Best way for clustering strings using python


I have 3200000 strings (all possible combinations of an alphabet = 'ACDEFGHIKLMNPQRSTVWY'). A small example of the data:

['AAAAA', 'AAAAC', 'AAAAD', 'AAAAE', 'AAAAF', 'AAAAG', 'AAAAH',
 'AAAAI', 'AAAAK', 'AAAAL', 'AAAAM', 'AAAAN', 'AAAAP', 'AAAAQ',
 'AAAAR', 'AAAAS', 'AAAAT', 'AAAAV', 'AAAAW', 'AAAAY', 'AAACA',
 'AAACC', 'AAACD', 'AAACE', 'AAACF', 'AAACG', 'AAACH', 'AAACI',
 'AAACK', 'AAACL', 'AAACM', 'AAACN', 'AAACP', 'AAACQ', 'AAACR',
 'AAACS', 'AAACT', 'AAACV', 'AAACW', 'AAACY'...]

I use this code to construct the big list of small strings.
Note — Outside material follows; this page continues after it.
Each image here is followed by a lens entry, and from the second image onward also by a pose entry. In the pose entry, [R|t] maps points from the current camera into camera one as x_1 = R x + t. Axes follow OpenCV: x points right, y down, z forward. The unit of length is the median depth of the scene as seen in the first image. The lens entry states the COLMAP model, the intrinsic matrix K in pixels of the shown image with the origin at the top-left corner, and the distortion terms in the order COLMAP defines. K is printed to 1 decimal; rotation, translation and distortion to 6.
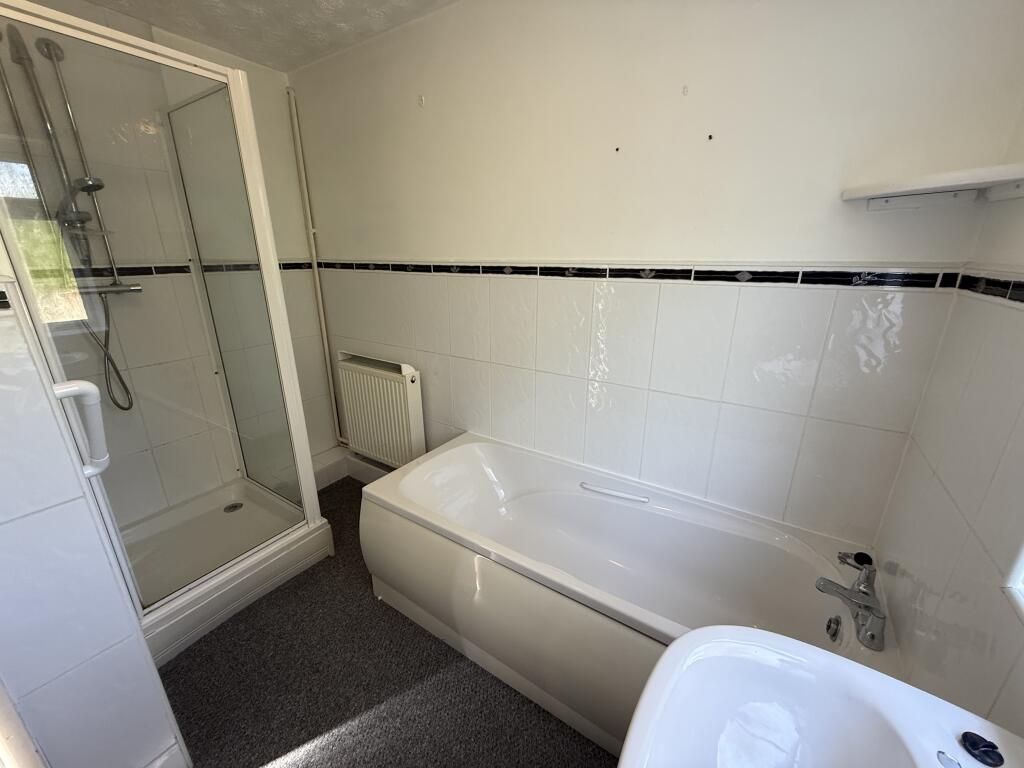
lens RADIAL K [[411.6, 0, 512.0], [0, 411.6, 384.0], [0, 0, 1]] dist [-0.000762, -0.000036]
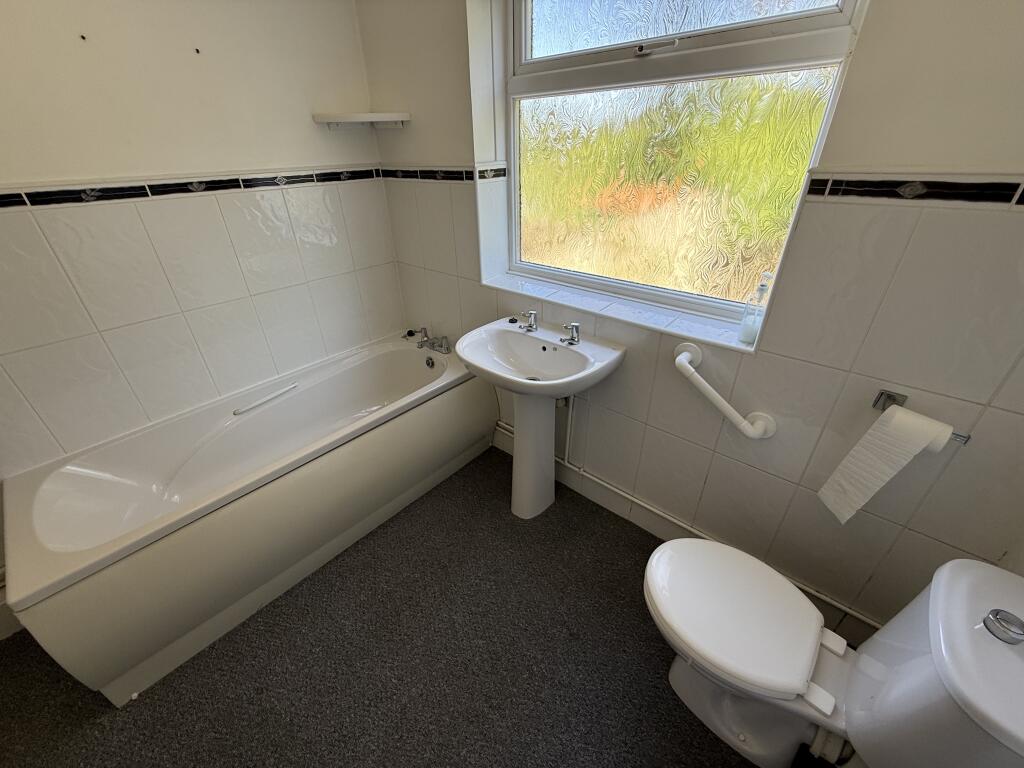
lens RADIAL K [[411.6, 0, 512.0], [0, 411.6, 384.0], [0, 0, 1]] dist [-0.000762, -0.000036]
pose [[0.124226, -0.495383, 0.859746, -0.818861], [0.324295, 0.839145, 0.436655, -0.052934], [-0.937764, 0.224568, 0.264894, 0.107135]]
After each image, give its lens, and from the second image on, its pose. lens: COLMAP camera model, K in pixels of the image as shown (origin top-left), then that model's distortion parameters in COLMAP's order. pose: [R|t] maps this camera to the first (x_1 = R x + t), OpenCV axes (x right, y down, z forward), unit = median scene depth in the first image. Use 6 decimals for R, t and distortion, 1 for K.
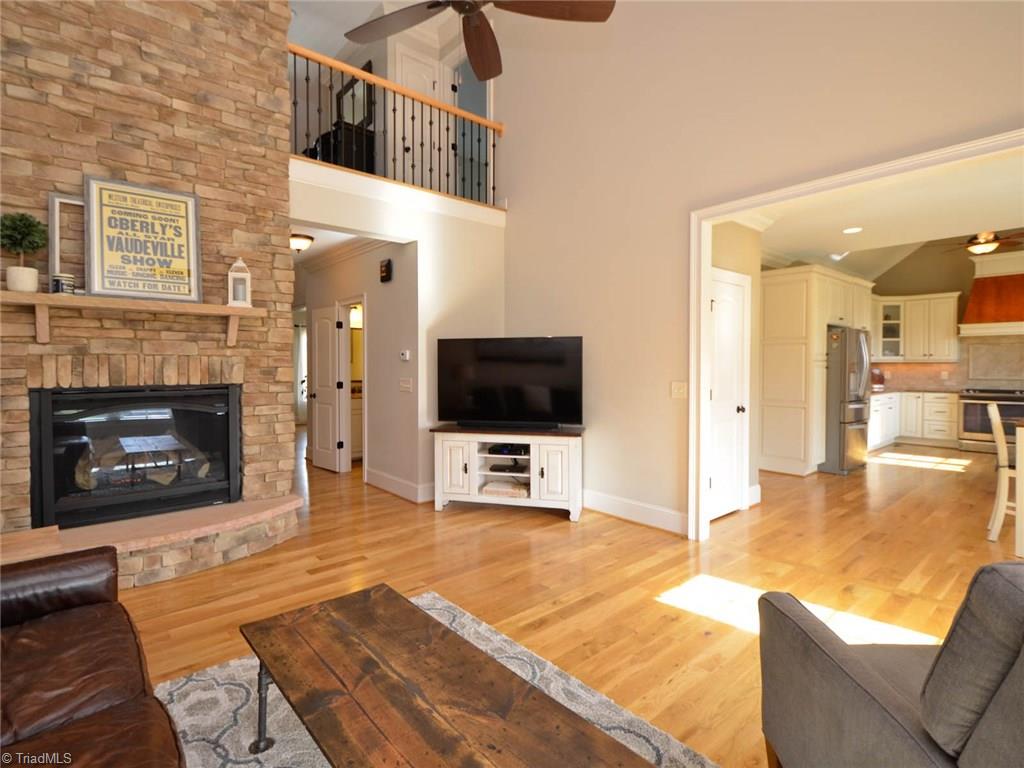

def get_all_possible_kmers(alphabet, k):
    return [''.join(char) for char in itertools.product(alphabet, repeat=k)]

My intentions are to cluster all strings in groups of shared/similar character compostions, i.e. those that are permutations of a single string. there would have different groups like: a1b1c1d1e1 , a1b1c1d2 , a1b2c2 .... a5 . Each cluster would have to include compositions as a1b4, b1a4, a1c4 , etc. So, each cluster would include all strings that are permutations of a given string composition, e.g. abbbb, babbb, etc. There are any python tool I can use to make this kind of clustering? I was thinking using some kind of distance metric like hamming distance or levenshtein distance.

Do you guys have any direction that would be appropriate for start?

Thank you by your time and knowledge.

Paulo


Solution

  • You can use collections.Counter to generate a cluster hash and update a set in a dictionary.

    For example:

    from collections import Counter, defaultdict
    
    clusters = defaultdict(set)
    for item in get_all_possible_kmers(alphabet, k):
        clusters[str(Counter(item))].add(item)
    
    

    You can also format the str(Counter(item)) to look like you need (a1b4...)

    Also, you can simplify the calculation by updating the clusters when you get the next kmer.